Two perspective pieces addressing the menthol cigarette problem appear in today’s New England Journal of Medicine. One, by ACSH advisor and Boston University School of Public Health Professor Dr. Michael Siegel, argues that, by refusing to recommend clearly that the FDA ban menthol cigarettes, the Tobacco Products Scientific Advisory Committee (TPSAC) contradicted the scientific literature featured in its report and thus failed in its mission to provide a public health solution.

That banning menthol cigarettes would benefit public health is self-evident...the TPSAC report, in its only actual recommendation, warns the FDA against banning menthol cigarettes because of the potential for a black market; it expresses this concern in language almost identical to that used by Lorillard [the manufacturer of the leading brand of menthol cigarettes] and its consultants. Far from issuing a call for a ban on menthol cigarettes, then, the advisory committee has punted the issue back to the FDA.

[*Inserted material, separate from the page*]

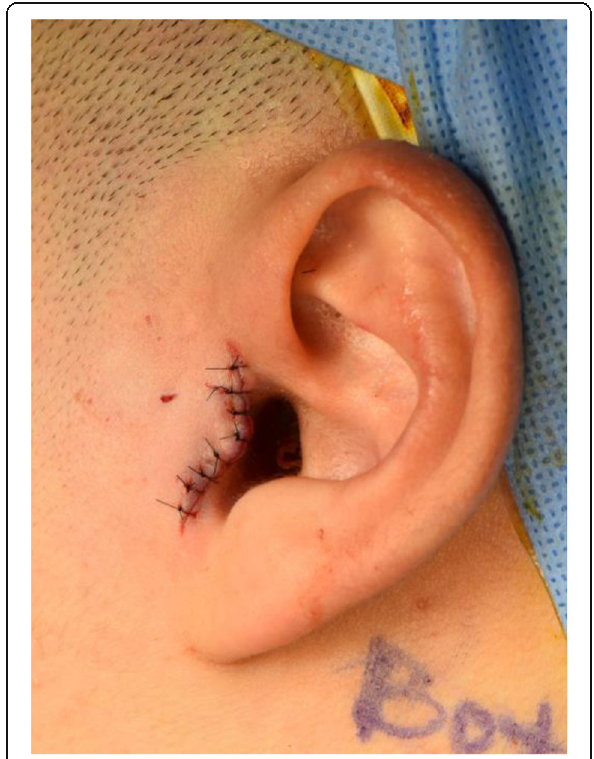
Fig. 9 Final flap repositioning and placement of 8 No. 6-0 nylon single interrupted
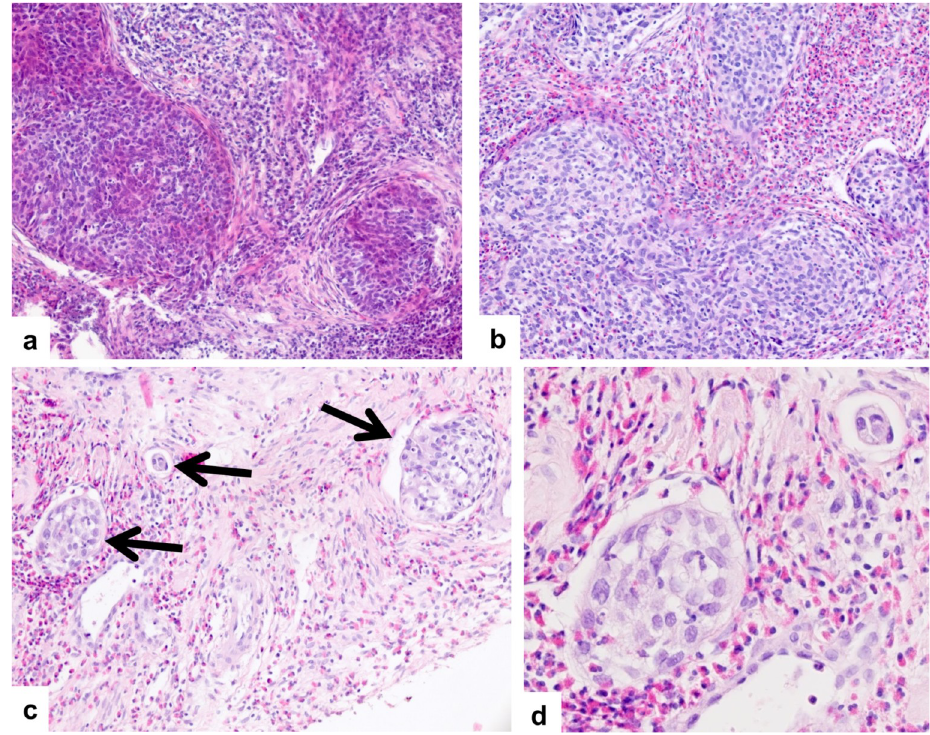
Fig 2. Peritumoral inflammation and lymphovascular space invasion. Squamous cell carcinoma with strong peritumoral inflammtory response with lymphocytic (a) and eosinophilic (b) predominance. Multiple lymphovascular involvement (arrows) is shown in (c). Intravascular tumor cell surrounded by lymphoepithelial cells in lymphovascular space invasion can be seen in (d).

ACSH's Dr. Gilbert Ross takes issue with Dr. Siegel’s analysis, as he testified before the TPSAC in November of last year, presenting ACSH’s report, The Mentholation of Cigarettes: A Position Statement of The American Council on Science and Health. “It is clear that mentholated cigarettes, per se, are no more harmful to smokers than nonmentholated varieties. Everybody agrees with that assessment — the TPSAC and Dr. Siegel. However, in his recommendation that menthol be banned, Dr. Siegel seems to jump right over the fact that banning mentholated cigarettes would lead to a huge black market, potentially thwarting any public health benefit that could be derived from taking mentholated cigarettes off of the market.”

Meanwhile, University of California, San Francisco’s Dr. Neal Benowitz and University of Southern California Department of Preventive Medicine’s Dr. Jonathan Samet defended the TPSAC report in a separate NEJM editorial. As members of the TPSAC (Dr. Samet was the Chair), they posit that the advisory panel was not intended to address “the regulatory options and did not have the time or expertise to analyze regulatory scenarios, including any involving inadvertently opening a door for the introduction of contraband menthol cigarettes into the U.S. market.” Instead, they propose that the evaluation of a potential menthol cigarette ban is an FDA prerogative.

ACSH’s Dr. Josh Bloom emphasizes that this is an incredibly complex issue; it isn’t obvious which course of action will be more beneficial to public health. He wonders, “Which would have a greater public health impact: on the downside of a menthol ban are the young people who would start smoking bootleg cigarettes; the upside — the public health benefit — would be those who now smoke menthols but would quit altogether, plus those who would not start at all, if mentholated cigarettes are banned.”